Ümraniye Belediyesi’nin düzenlediği ‘Küreselleşmenin Ruh Halleri’ konulu konferansta konuşan Doç Dr. Kemal Sayar, küreselleşme kavramının dünü ve bugünü üzerine çeşitli tesbitlerde bulundu. Ümraniye Belediyesi Kültür Merkezi’nde düzenlenen konferansta konuşan Sayar, küreselleşmenin insanı tüketim varlığına dönüştürdüğünü söyledi. ‘Modern Çağ, insanı hep daha fazlasını istemeye itiyor’ diyen Sayar, sözlerine şöyle devam etti: “Modern çağ, insanı maddeleştiriyor. Tüketim kimliğini yaygınlaştırıyor. Oysa ruhun gerçek özgürlüğü, daha fazlasını isteme arzusunu frenlemekle mümkündür. Küreselleşme rüzgârı en çok gençleri etkiliyor. Gençlerin kafasını boşaltıyorlar. Maddeci anlayış dayanışma duygusunu ortadan kaldırıyor. Maddî değerler yüceldikçe, bireylerin bencilleştiği ve kendi çıkarlarına yönelik hesaplar yaptığı gözleniyor. Aile bireyleri arasındaki bağlar zarar görüyor. Zamanla anne-baba değersiz hale geliyor. Elbette ki bu sürecin önemli unsurlarından biri de medya alanındaki yozlaşma ve medyanın bu küreselleşme sürecine yaptığı katkılardır. Maalesef TV, radyo ve gazetelerde bu toprağın hikâyeleri anlatılmıyor.”
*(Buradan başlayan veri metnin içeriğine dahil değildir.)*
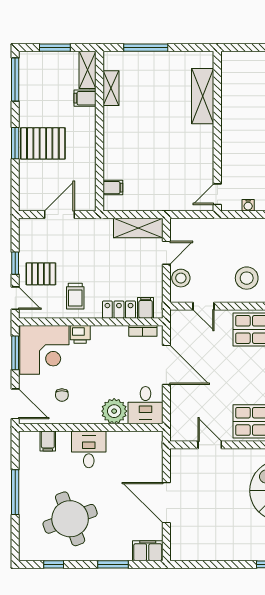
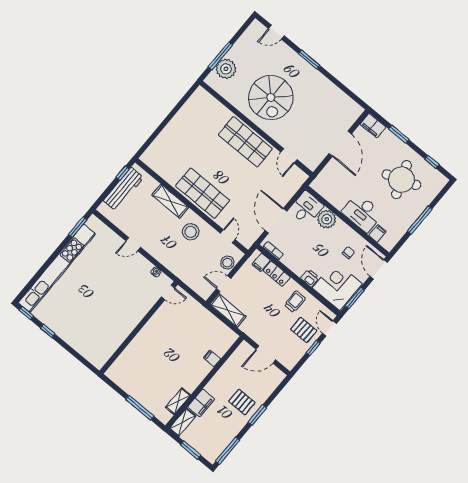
shelving: (203, 96) -> (130, 354), removed
filing cabinet: (85, 98) -> (201, 403), width x2.00
pallet: (43, 143) -> (242, 402), width x0.67, depth x0.71
filing cabinet: (113, 188) -> (212, 358), moved
desk: (89, 449) -> (362, 213), width x1.37

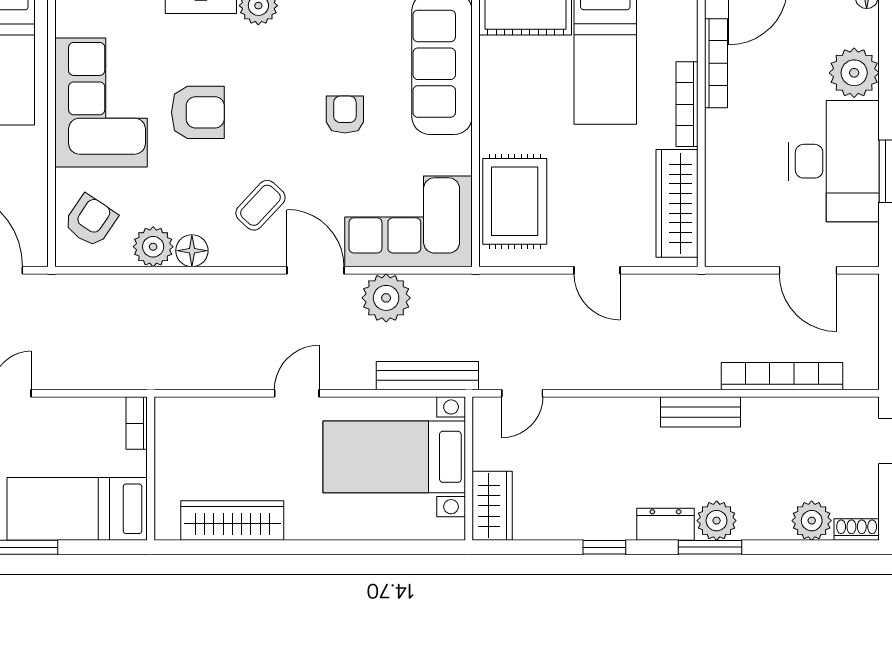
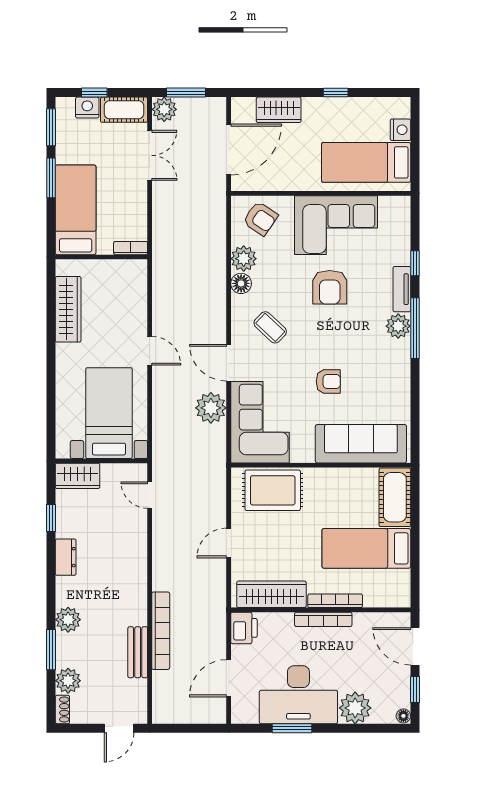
bookcase: (716, 63) -> (323, 619), moved
printer: (729, 246) -> (244, 628), added
door: (316, 270) -> (229, 363), swing flipped
bench: (427, 376) -> (161, 434), removed
bookcase: (782, 376) -> (161, 631), moved
bench: (700, 412) -> (138, 652), moved
dresser: (665, 524) -> (66, 557), moved
window: (604, 547) -> (51, 518), moved
window: (710, 547) -> (51, 650), moved

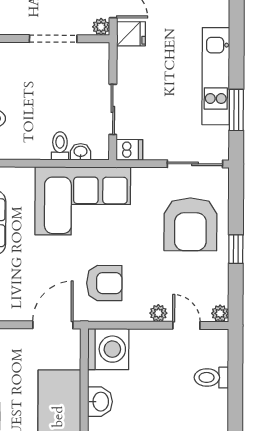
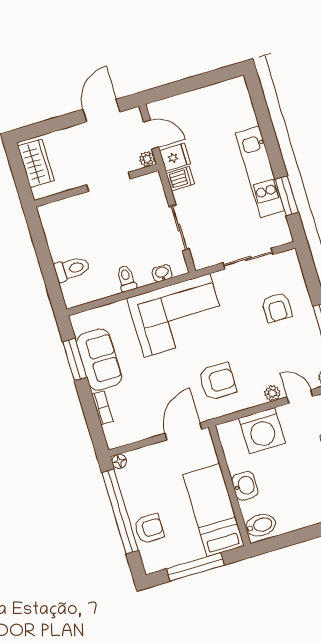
toilet: (60, 146) -> (126, 278), moved
dishwasher: (129, 150) -> (180, 179), moved
sliding door: (195, 164) -> (248, 259), moved
armchair: (190, 224) -> (277, 308), width x0.53, depth x0.53
washing machine: (108, 349) -> (262, 431), moved, turned 90

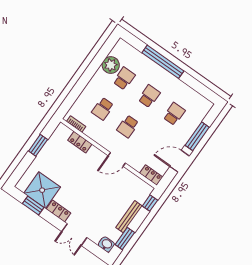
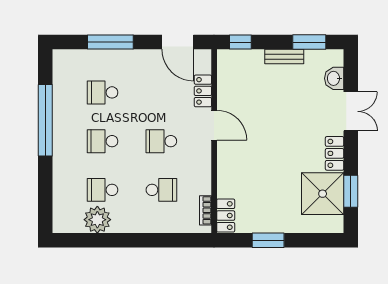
window: (163, 62) -> (45, 120), moved
school desk: (128, 126) -> (161, 141), turned 180
locker: (80, 142) -> (226, 216), moved
door: (180, 161) -> (178, 42), moved
locker: (151, 175) -> (203, 91), moved
bench: (129, 217) -> (284, 57), width x0.73
washbasin: (106, 245) -> (334, 78), moved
Küreselleşmenin tüketim hastalığına sebep olduğunu söyleyen Doç. Dr. Kemal Sayar, bu hastalığın da ‘kullan at’ mantığını doğurduğunu söyledi. Doç. Dr. Sayar, internet iletişimine de değindiği konuşmasında şunları söyledi:
“İnternet insan ilişkilerinde yozlaşmayı hızlandırıcı bir faktör olarak çıkıyor karşımıza. Kız erkek, erkek kız olarak tanıtıyor kendisini. İnternet coğrafyayı ve mekânı öldürüyor. Fikirler akıyor ama insan akmıyor. Burada önemli bir nokta daha var. Küreselleşmeyi yönlendirenler ‘bizim istediğimiz şeyler aksın’ diyorlar. Bunun bir sonucu olarak da, fakir ülkelerdeki halklar bu iletişim türünden asla gerektiği gibi faydalanamıyor. Diğer bir deyimle ‘akamıyorlar’. Sömürgeleşme artık eskisi gibi sadece top tüfekle olmuyor. Basın, bankacılık, toprak v.s gibi yollarla da sömürgeleştirme yapılabiliyor. Kürselleşme rüzgârı Batı’dan Doğu’ya doğru esiyor. Küreselleşme kapitalizmin dünyayı ele geçirmesidir.”